● WHAT THE TASK ASKS:
All records below should be repeated exactly, with the pictures left out.

● PROVIDED RECORDS:
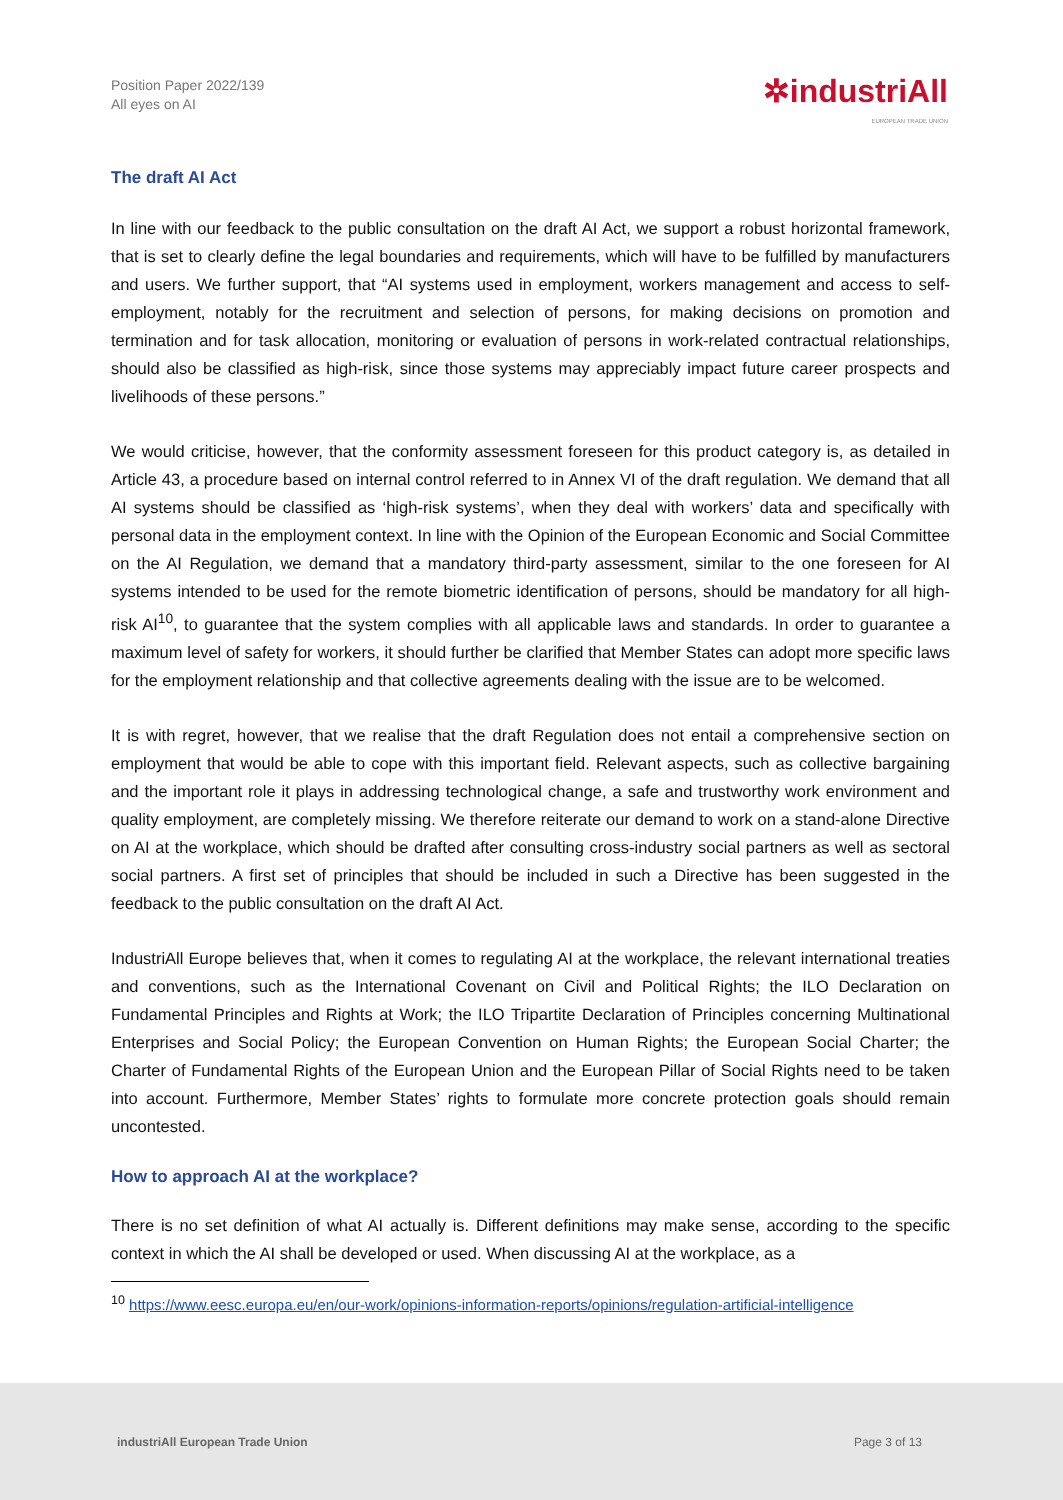Position Paper 2022/139
All eyes on AI
✲industriAll
EUROPEAN TRADE UNION
The draft AI Act
In line with our feedback to the public consultation on the draft AI Act, we support a robust horizontal framework, that is set to clearly define the legal boundaries and requirements, which will have to be fulfilled by manufacturers and users. We further support, that “AI systems used in employment, workers management and access to self-employment, notably for the recruitment and selection of persons, for making decisions on promotion and termination and for task allocation, monitoring or evaluation of persons in work-related contractual relationships, should also be classified as high-risk, since those systems may appreciably impact future career prospects and livelihoods of these persons.”
We would criticise, however, that the conformity assessment foreseen for this product category is, as detailed in Article 43, a procedure based on internal control referred to in Annex VI of the draft regulation. We demand that all AI systems should be classified as ‘high-risk systems’, when they deal with workers’ data and specifically with personal data in the employment context. In line with the Opinion of the European Economic and Social Committee on the AI Regulation, we demand that a mandatory third-party assessment, similar to the one foreseen for AI systems intended to be used for the remote biometric identification of persons, should be mandatory for all high-risk AI<sup>10</sup>, to guarantee that the system complies with all applicable laws and standards. In order to guarantee a maximum level of safety for workers, it should further be clarified that Member States can adopt more specific laws for the employment relationship and that collective agreements dealing with the issue are to be welcomed.
It is with regret, however, that we realise that the draft Regulation does not entail a comprehensive section on employment that would be able to cope with this important field. Relevant aspects, such as collective bargaining and the important role it plays in addressing technological change, a safe and trustworthy work environment and quality employment, are completely missing. We therefore reiterate our demand to work on a stand-alone Directive on AI at the workplace, which should be drafted after consulting cross-industry social partners as well as sectoral social partners. A first set of principles that should be included in such a Directive has been suggested in the feedback to the public consultation on the draft AI Act.
IndustriAll Europe believes that, when it comes to regulating AI at the workplace, the relevant international treaties and conventions, such as the International Covenant on Civil and Political Rights; the ILO Declaration on Fundamental Principles and Rights at Work; the ILO Tripartite Declaration of Principles concerning Multinational Enterprises and Social Policy; the European Convention on Human Rights; the European Social Charter; the Charter of Fundamental Rights of the European Union and the European Pillar of Social Rights need to be taken into account. Furthermore, Member States’ rights to formulate more concrete protection goals should remain uncontested.
How to approach AI at the workplace?
There is no set definition of what AI actually is. Different definitions may make sense, according to the specific context in which the AI shall be developed or used. When discussing AI at the workplace, as a
<sup>10</sup> https://www.eesc.europa.eu/en/our-work/opinions-information-reports/opinions/regulation-artificial-intelligence
industriAll European Trade Union Page 3 of 13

● ANSWER BOX:
Position Paper 2022/139
All eyes on AI
✲industriAll
EUROPEAN TRADE UNION
The draft AI Act
In line with our feedback to the public consultation on the draft AI Act, we support a robust horizontal framework, that is set to clearly define the legal boundaries and requirements, which will have to be fulfilled by manufacturers and users. We further support, that “AI systems used in employment, workers management and access to self-employment, notably for the recruitment and selection of persons, for making decisions on promotion and termination and for task allocation, monitoring or evaluation of persons in work-related contractual relationships, should also be classified as high-risk, since those systems may appreciably impact future career prospects and livelihoods of these persons.”
We would criticise, however, that the conformity assessment foreseen for this product category is, as detailed in Article 43, a procedure based on internal control referred to in Annex VI of the draft regulation. We demand that all AI systems should be classified as ‘high-risk systems’, when they deal with workers’ data and specifically with personal data in the employment context. In line with the Opinion of the European Economic and Social Committee on the AI Regulation, we demand that a mandatory third-party assessment, similar to the one foreseen for AI systems intended to be used for the remote biometric identification of persons, should be mandatory for all high-risk AI<sup>10</sup>, to guarantee that the system complies with all applicable laws and standards. In order to guarantee a maximum level of safety for workers, it should further be clarified that Member States can adopt more specific laws for the employment relationship and that collective agreements dealing with the issue are to be welcomed.
It is with regret, however, that we realise that the draft Regulation does not entail a comprehensive section on employment that would be able to cope with this important field. Relevant aspects, such as collective bargaining and the important role it plays in addressing technological change, a safe and trustworthy work environment and quality employment, are completely missing. We therefore reiterate our demand to work on a stand-alone Directive on AI at the workplace, which should be drafted after consulting cross-industry social partners as well as sectoral social partners. A first set of principles that should be included in such a Directive has been suggested in the feedback to the public consultation on the draft AI Act.
IndustriAll Europe believes that, when it comes to regulating AI at the workplace, the relevant international treaties and conventions, such as the International Covenant on Civil and Political Rights; the ILO Declaration on Fundamental Principles and Rights at Work; the ILO Tripartite Declaration of Principles concerning Multinational Enterprises and Social Policy; the European Convention on Human Rights; the European Social Charter; the Charter of Fundamental Rights of the European Union and the European Pillar of Social Rights need to be taken into account. Furthermore, Member States’ rights to formulate more concrete protection goals should remain uncontested.
How to approach AI at the workplace?
There is no set definition of what AI actually is. Different definitions may make sense, according to the specific context in which the AI shall be developed or used. When discussing AI at the workplace, as a
<sup>10</sup> https://www.eesc.europa.eu/en/our-work/opinions-information-reports/opinions/regulation-artificial-intelligence
industriAll European Trade Union Page 3 of 13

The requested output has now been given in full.